They say that champions have an attitude that is a bit different on the pitch as it is off of it. Germany seemed to have not felt the pressure of being in a World Cup. If they did, they really did a great job of hiding it. It must have been their "cold disposition," as many have characterized Germans of having from a cultural standpoint. I would tend to disagree as based on what you saw throughout the World Cup, they seemed to be the loosest squad out there and relished the situation and challenges that were this World Cup.
After lifting the World Cup in Rio, the German players decided to do a dance that was typical of the Pataxó indians in Bahia around the recently earned cup. The dance was also done as a tribute to the people that they befriended during the past month. Those same people gathered a half hour before kickoff to pray that the Germans defeated Argentina at the Maracanã.
Where many saw small houses and vegetation in Santa Cruz Cabrália, DFB manager Oliver Bierhoff saw a very special place where they could do something even more special in this World Cup. Bierhoff checked out every single complex that was available for his squad and this small area was the one that he continued to come back to.
The biggest problem in this sector that Bierhoff fell in love with in southern Bahía was that there was no football pitches, no hotels, or an airport. The DFB, in conjunction with local authorities and with FIFA's approval, began to construct a complex that was one of the most modern and most spacious. They added the latest technology as well as the greatest comforts, including an aerodrome, to be able to prepare for this endeavor. All of this came out of the DFB's (and their sponsors) pocket.

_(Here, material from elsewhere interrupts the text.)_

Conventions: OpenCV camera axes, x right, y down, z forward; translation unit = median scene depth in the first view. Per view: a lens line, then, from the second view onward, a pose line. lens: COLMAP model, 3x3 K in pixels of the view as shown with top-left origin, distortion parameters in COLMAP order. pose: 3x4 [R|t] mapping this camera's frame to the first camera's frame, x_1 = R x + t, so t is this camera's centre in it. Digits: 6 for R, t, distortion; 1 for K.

It was great to see a side decide on training in this area of Brazil and even the locals saw this as a great reason for them to take up support for a team that eventually became "their home side". The "cara palidas" (the pale faced) welcomed them with open arms and made them a part of their overall World Cup experience. Thus was the beginning of a great relationship that grew with them as well as with the Bahianos that relished having a greats squad and even better human beings around.
From their first practice to their final press conference, the Pataxó were a part of the Germans training center. During practice sessions, it was all business but during their time off, the players refused to stay behind the walls of their magnificent bunker. Instead, they took in what an even more majestical part of the world had to offer.

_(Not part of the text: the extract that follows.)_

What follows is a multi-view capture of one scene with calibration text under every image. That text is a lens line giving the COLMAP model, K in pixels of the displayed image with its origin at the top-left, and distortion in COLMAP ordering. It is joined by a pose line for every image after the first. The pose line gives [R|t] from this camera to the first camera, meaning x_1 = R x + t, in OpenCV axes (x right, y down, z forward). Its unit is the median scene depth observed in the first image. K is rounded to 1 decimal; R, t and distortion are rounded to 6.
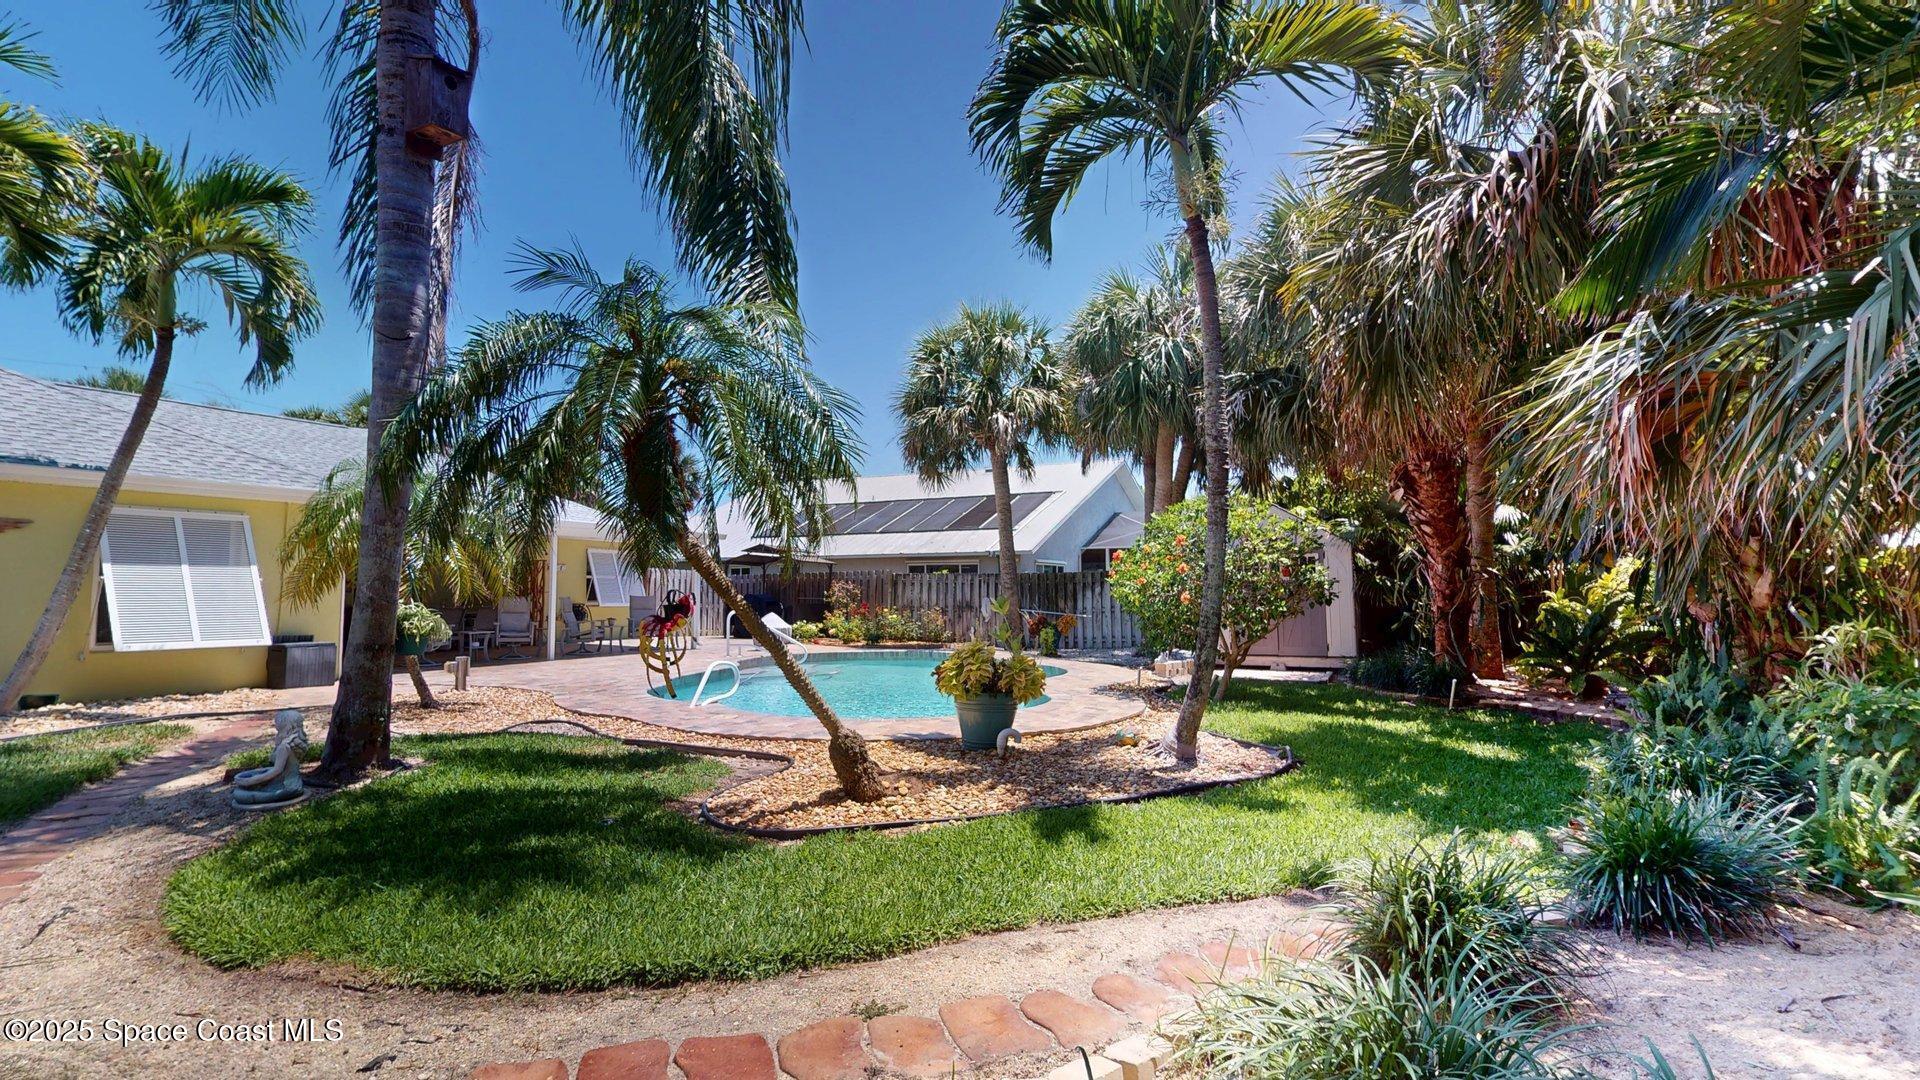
lens RADIAL K [[910.0, 0, 950.8], [0, 910.0, 539.9], [0, 0, 1]] dist [-0.014121, 0.000054]
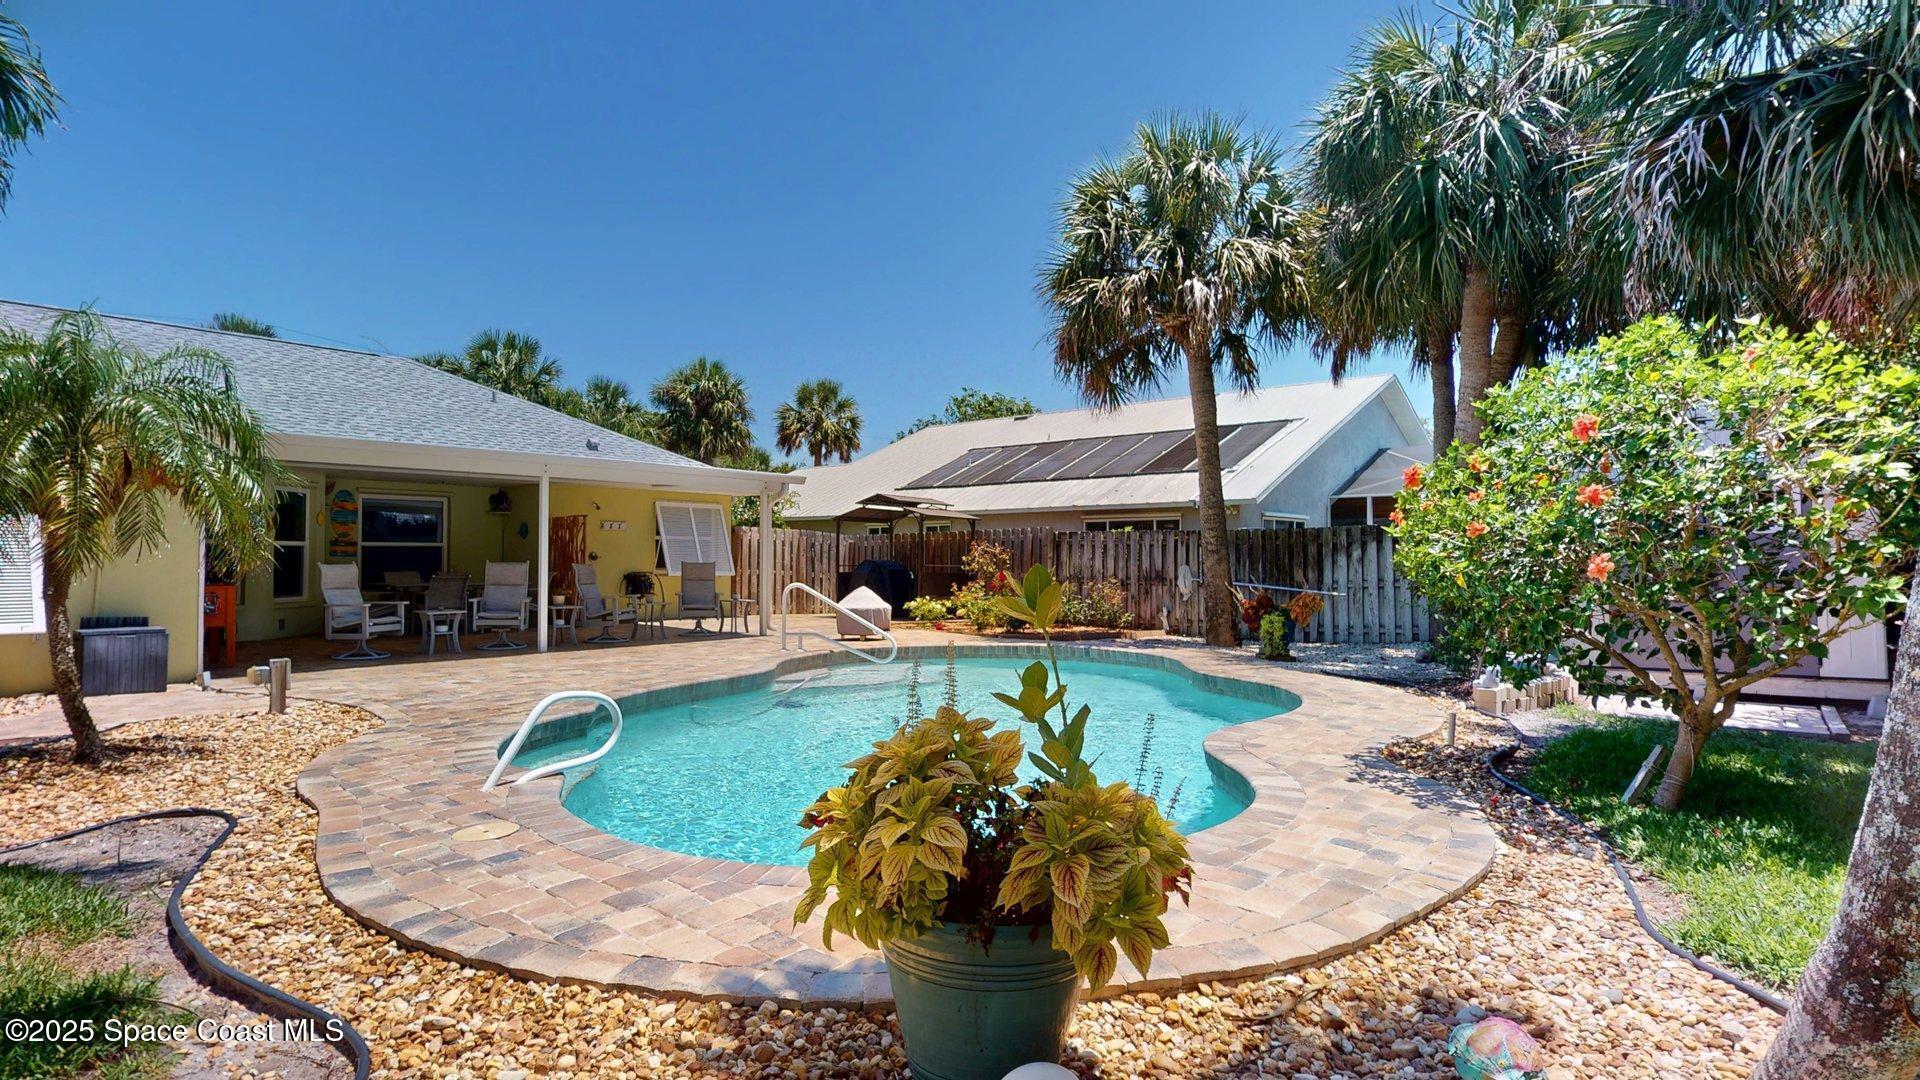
lens RADIAL K [[910.0, 0, 975.5], [0, 910.0, 547.6], [0, 0, 1]] dist [-0.014121, 0.000054]
pose [[0.973376, -0.002825, -0.229197, 0.045805], [0.013165, 0.998963, 0.043596, 0.019086], [0.228836, -0.045452, 0.972403, 0.313854]]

Little did they know that they were not just creating something special, they were beginning to create roots within the community that they were in. They dove headfirst into the customs.
When the Germans arrived to their base, they had to place the bus on a pontoon in order to cross the river and get there. While many national teams were locked away from the rest of the world, the German players decided to venture out into theirs. While they were there, they began establishing a relationship with many of the local groups aboriginal tribes that were nearby.
Bastian Schweinsteiger and Manuel Neuer were getting samba lessons on the beach and at times played with local kids. Lucas Podolski and others would be taking in what their temporary home was offering them. Even Miroslav Klose celebrated his 36th birthday dancing with the natives and being given tribute.
So after they won the World Cup for a fourth time, Germany gifted fans from all over with some scintillating football. Yet their greatest gift was for the people that they built a relationship with during their time there. The German federation decided to donate the complex they built from scratch to the supporters that made the Mannschafft feel like they were home. That move was quite unexpected but well received. The players also donated over US$ 13,000 for the community to buy an ambulance. Also part of that resort that was built by the DFB is reportedly going to be turned into a school.
Yes, the German national team became the first national team to win on South American soil. Yet their legacy to the people of Bahia will be greater as they became the first federation in World Cup history to build their own World Cup complex, or should I say a complex for the people.